As you cruise along the sealed, smooth surface of Highway 6 into Franz Josef Glacier, spare a thought for those hardy souls who first made vehicle access possible.
Breaking new ground through dense rainforest, steep mountains and wild coastline amidst torrential West Coast downfalls would not have been an easy task. But it’s funny what the lure of gold will do to people. The sight of impenetrable alpine forest did not daunt those first pioneers. Thanks to some good old West Coast resilience and the hope of untold riches, we now have access roads, bridges and the township of Franz Josef Glacier itself. Many years later it was the lure of the glacier that would continue the need for reliable access to the area.
The history of the roads to Franz Josef Glacier
Long before European settlement in the area, Maori came through Westland in search of pounamu (greenstone). There were settlements throughout the southern stretches of Westland, but many Maori were severely affected by the illnesses that Europeans brought when they arrived in the area.

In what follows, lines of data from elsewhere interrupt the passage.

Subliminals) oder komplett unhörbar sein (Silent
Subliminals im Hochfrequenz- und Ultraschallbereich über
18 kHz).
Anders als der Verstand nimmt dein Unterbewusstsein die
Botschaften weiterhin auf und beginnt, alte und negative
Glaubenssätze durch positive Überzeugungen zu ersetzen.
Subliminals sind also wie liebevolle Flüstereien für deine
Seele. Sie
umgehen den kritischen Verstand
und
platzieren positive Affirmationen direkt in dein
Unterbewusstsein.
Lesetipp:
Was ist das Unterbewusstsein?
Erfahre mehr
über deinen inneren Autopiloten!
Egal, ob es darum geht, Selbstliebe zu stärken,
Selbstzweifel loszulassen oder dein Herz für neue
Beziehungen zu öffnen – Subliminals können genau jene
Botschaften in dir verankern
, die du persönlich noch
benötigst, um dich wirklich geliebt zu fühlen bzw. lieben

Things took a dramatic turn for both the European and Maori population in 1865 when gold was discovered in South Westland. The subsequent gold rush drove the establishment of roads and ports at Hokitika and Westport. Hopeful miners forged their way through harsh landscapes into the mountains, eventually establishing a community in a remote place called Waiho. This small community would go on to become known as Franz Josef Glacier.
Without roads or bridges, the first access to goldmining claims around Franz Josef Glacier was by walking tracks along the seacoast, over hazardous river crossings and scrambling along the coastal bluffs. There were many deaths. These treacherous journeys would have been at the end of an equally harrowing journey by sea. From the other direction, the journey via the Southern Alps was known as one of the most hazardous journeys of the time. The motivation to strike gold was a powerful one. Eventually a decent track was established between Franz Josef Glacier and the nearest large town, Hokitika. It was a three-day horse ride. These days, it’s less than 2 hours in a car.

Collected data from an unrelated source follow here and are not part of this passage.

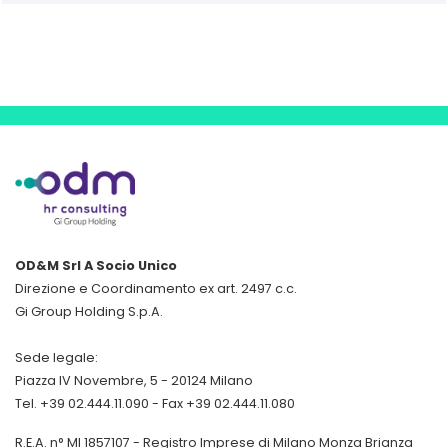
OD&M Srl A Socio Unico
Direzione e Coordinamento ex art. 2497 c.c.
Gi Group Holding S.p.A.
Sede legale:
Piazza IV Novembre, 5 - 20124 Milano
Tel. +39 02.444.11.090 - Fax +39 02.444.11.080
R.E.A. n° MI 1857107 - Registro Imprese di Milano Monza Brianza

After the gold dwindled, a hardy bunch of miners stayed on in Franz Josef Glacier and began a farming and logging industry. In 1897, a pioneering man by the name of William Batson opened the first tourist hotel at Franz Josef Glacier. He also began guided glacier excursions. Tourism in Franz Josef Glacier had begun.
Word soon spread of the striking landscapes and the incredible Fox and Franz Josef Glaciers. But still, access was not easy. An intrepid road journey awaited anyone wanting to access the area from the west or the south. While there was a bridle track from Hokitika, the track stopped 13 kilometres short of the glacier and tourists had the option to ride over a narrow track to Franz Josef Glacier or follow the Waiho River, both of which were dangerous options. In 1907, the track was described by traveller Maud Moreland as “like few others in the world … At times it was there; at times it was not. The swamps, or the sea, or the rivers had taken it; then it would reappear, having left us for miles at a time”. For tourists in those days, the adventure began well before they arrived at the glacier.
So, there are no surprises that it was a momentous occasion when, in 1911, the first car made a succesful journey from Hokitika to Franz Josef Glacier. The journey had been cut from 3 days by horse to just 12 hours by car.
Tourism at the glaciers continued to grow in popularity. Access remained a challenge and tourist operators in the area campaigned for many years for improved access. A major milestone was achieved in 1965 when the Haast Pass opened, providing a vital link between the West Coast and Otago.
As you drive through the Gates of Haast or along the sea coast road out of Westport, take a moment to appreciate the pioneers who first made access to Franz Josef Glacier possible. They paved the way for all of us to get up close to the magical scenery of Glacier Country.